EU And Greece:The IMF Dreamed About It, Europe Just Did It

Translated Tuesday 6 April 2010, by Isabelle Métral and reviewed by Henry Crapo

A dramatic turn in the history of the Euro zone: the IMF, the United States’ strike force, has been called to the rescue of Greek public finances. Who’s next?

Attac France called it “A historical break” in a press release on March 26. For the first time the euro zone has asked the IMF to help sort out Greece’s financial difficulties. European leaders try to play the event down but the precedent may have serious consequences. For it shows up the failure of the euro monetary union that was supposed to enable Europe to break free from the dollar’s hegemony. Fancy the US turning to the IMF to solve California’s difficulties!

The IMF already has a solid reputation. It made a name for itself in developing countries but its influence has spread wider since. In recent years it has taken a keen interest in Europe. In a text issued in November 2007, just before the crisis, it pleaded with the EU to give pride of place to financial markets (which are dominated by the US and responsible for the crisis) and to the banks. It also recommended “in order to keep down the onus of an aging population on budgets” “to set more ambitious objectives to public finance control by giving top priority to the reduction of expenses.” Now that the EU summit has given it the green light the IMF will be in a position to monitor the implementation of its own recommendations.

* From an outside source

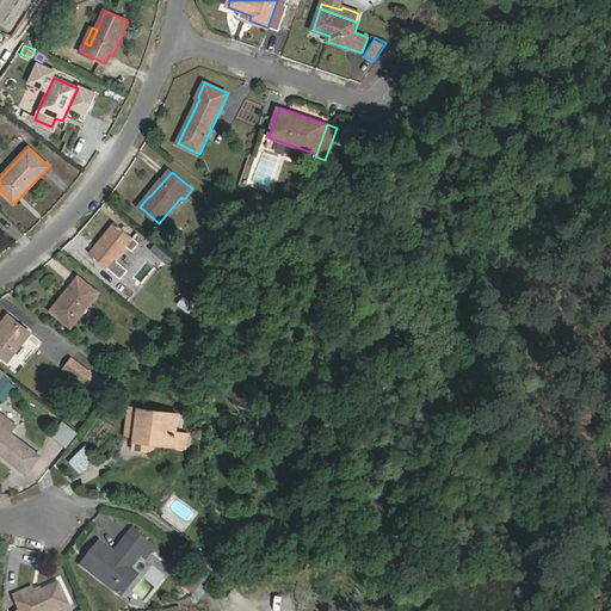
[(140,244),(116,223),(91,254),(110,269),(128,247),(134,252),(140,244)]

In Eastern Europe, IMF experts have organized the transition by allowing foreign (Western and US) banks and multinationals to pull off a real takeover bid. The IMF itself confessed that those countries’“dependency on foreign banks has signally increased”, so much so that they found themselves stripped naked when the financial crisis broke out and those financial institutions themselves withdrew their capital. Being completely strapped for cash, on the verge of bankruptcy, who could they appeal to outside the IMF? And sure enough, in Hungary, Rumania, Poland, and the Baltic States, the IMF used its steamroller tactics and cut social contributions.

This shows that in the Eastern countries as well as in the West, another European monetary construction must roll the financial markets back in order to meet the peoples’ needs; another international monetary system must be set up, especially by reforming the IMF, reducing the hegemony of the US and of the dollar over it, and substituting a new universal currency for cooperation instead of the green currency.